Sayın Erdoğan bugün AK Parti’nin 40 belediye başkan adayını açıklayacak.
Siyaset zemininin özelliklerini, atmosferini kısa süreliğine de olsa bizzat yaşadım.
1983 seçimlerinde Yalova’nın da içinde olduğu İstanbul 1. Bölgede Anavatan Partisi milletvekili adayı idim. Yalova o zamanlar bir ilçe olarak İstanbul’a bağlıydı. Burada, seçilecek yerden aday gösterilmemin zor olduğu söylendi. 5. sıraya kondum, kaybettim. Kulakları çınlasın gençlik yıllarından arkadaşım Halil Şıvgın Bey, Genel Başkan Yardımcısıydı. Bana Çankırı 2. sıradan aday olmam için çok ısrar etti. Yalova’dan kopamadım. Çankırı’da üç milletvekilliğini de Anavatan Partisi kazandı.

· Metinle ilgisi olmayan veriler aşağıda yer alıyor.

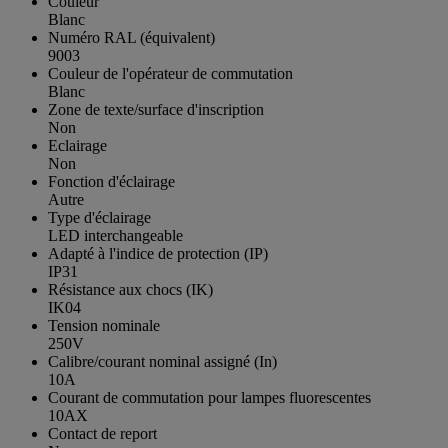
Couleur
Blanc
Numéro RAL (équivalent)
9003
Couleur de l'opérateur de commutation
Blanc
Zone de texte/surface d'inscription
Non
Eclairage
Non
Fonction d'éclairage
Autre
Type d'éclairage
LED interchangeable
Adapté à l'indice de protection (IP)
IP31
Résistance aux chocs (IK)
IK04
Tension nominale
250V
Calibre/courant nominal assigné (In)
10A
Courant de commutation pour lampes fluorescentes
10AX
Contact de report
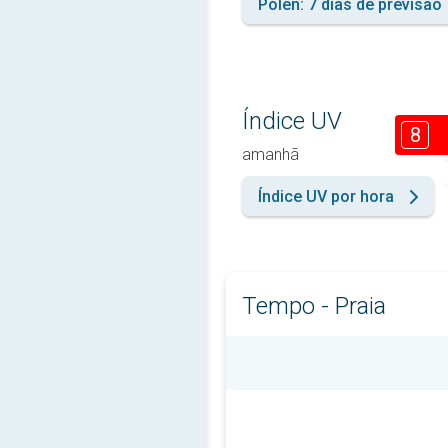
Pólen: 7 dias de previsão
Índice UV
8
amanhã
Índice UV por hora
Tempo - Praia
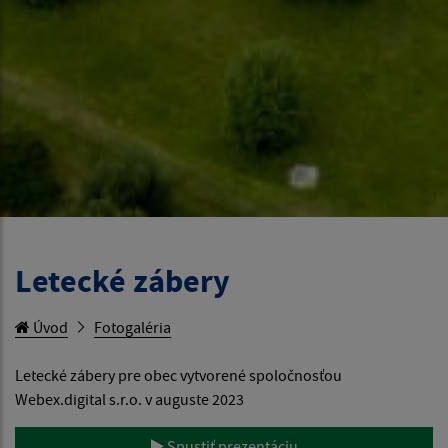
Letecké zábery
Úvod
Fotogaléria
Letecké zábery pre obec vytvorené spoločnosťou
Webex.digital s.r.o. v auguste 2023
Spustiť prezentáciu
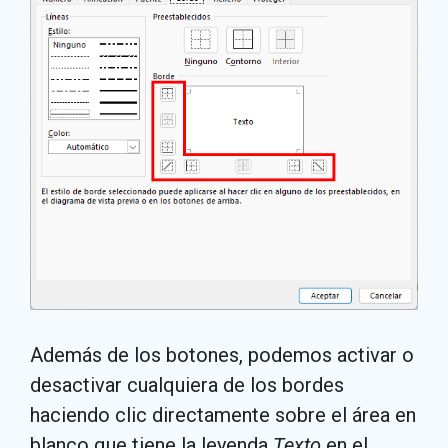
Además de los botones, podemos activar o
desactivar cualquiera de los bordes
haciendo clic directamente sobre el área en
blanco que tiene la leyenda
Texto
en el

Daha sonra İstanbul İl Başkanı rahmetli Eymen Topbaş’ın isteği ile 1989’da Yalova Belediye Başkanlığı seçimlerinde aday adayı olarak ön seçime girdim. Kaybettim. Kaybetmenin hayır olabileceğini o seçimlerde gördüm. Anavatan Partisi Türkiye genelinde olduğu gibi Yalova’da ağır bir yenilgiye uğradı.

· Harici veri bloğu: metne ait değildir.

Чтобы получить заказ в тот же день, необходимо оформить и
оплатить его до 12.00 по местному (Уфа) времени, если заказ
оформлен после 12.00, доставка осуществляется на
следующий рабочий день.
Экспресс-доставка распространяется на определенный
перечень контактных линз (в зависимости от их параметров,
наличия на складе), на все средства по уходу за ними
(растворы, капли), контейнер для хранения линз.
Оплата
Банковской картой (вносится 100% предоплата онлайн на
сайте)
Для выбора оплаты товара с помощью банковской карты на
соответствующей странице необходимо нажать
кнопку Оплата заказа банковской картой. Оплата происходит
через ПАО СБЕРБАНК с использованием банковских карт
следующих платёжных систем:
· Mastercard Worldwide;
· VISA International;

Siyasette arkadaşlığa, vefaya, dostluğa sığmayan öyle şeyler yaşadım ki, hayatta olanların hatırı için onları teker teker anlatmak istemiyorum.
Şunu söyleyebilirim, elbette istisnaları vardır, elbette halka hizmeti Hakk’a hizmet olarak gören gönül erleri mutlaka var ama bazıları için siyaset, nefsin tutulduğu bir hastalıktır. Vakum etkisi yüksek bir girdaptır. Giren kolay çıkamaz. Siyaset yolunda “daha yukarısı daha yukarısı” diye sesler duyulur…
Bunları niye hatırladım.
AK Parti adayları açıklanınca hemen her ilde özellikle parti teşkilatlarında ahlar vahlar yükselecek. Adayları beğenmeyenler, “seçimi kaybettik” diye tezvirat yapanlar, “CHP adayının şansı işte şimdi arttı” diye moral bozanlar olacaktır.
Hâlbuki madem Sayın Erdoğan’a güveniliyor, madem o bütün adaylar için meydanlara iniyor ve partisinin başarısını herkesten çok istiyor, ona destek verilmeli, öncelikle AK Parti’nin kazanması istenmeli değil midir?
Siyasette herkesi memnun etmek ulaşılamayacak bir zirvedir.
Başta Sayın Erdoğan günlerdir harıl harıl çalışılıyor. Aday belirleme için farklı anket şirketleri ile kamuoyu yoklamaları yapılıyor, teşkilat içindeki partililer dinleniyor.
Bu kadar mesai, bu kadar emek, “falanı gösterelim de kaybedersek kaybedelim” düşüncesiyle harcanabilir mi?
Gerçek AK Partiliye düşen kendine göre isabetli olmasa da ismi açıklanan adaylara destek vermek, kazanmak için canla başla çalışmaktır.
Adayların isimlerinin açıklandığı bugünden itibaren küskünlük gösterenler, moral bozucu konuşmalar yapanlar nefislerini konuşturanlardır.
Önemli olan büyük resmi görebilmektir.
Büyük resimde, içten dıştan saldıran şer şebekesinin hesapları var.
Ne badireler atlatıldı. 15 Temmuz ihaneti püskürtüldü. Bunları unutup “falan değil filan aday olacaktı” demek, AK Parti’nin misyonunu hiç anlamamak demektir. Mesele kendi değerleri üzerinde yükselen büyük Türkiye’yi kurmaktır.
Bugün AK Parti’nin milletten güç alan duruşuyla, her türlü tehdidin karşısında dimdik ayakta kalan bir Türkiye var.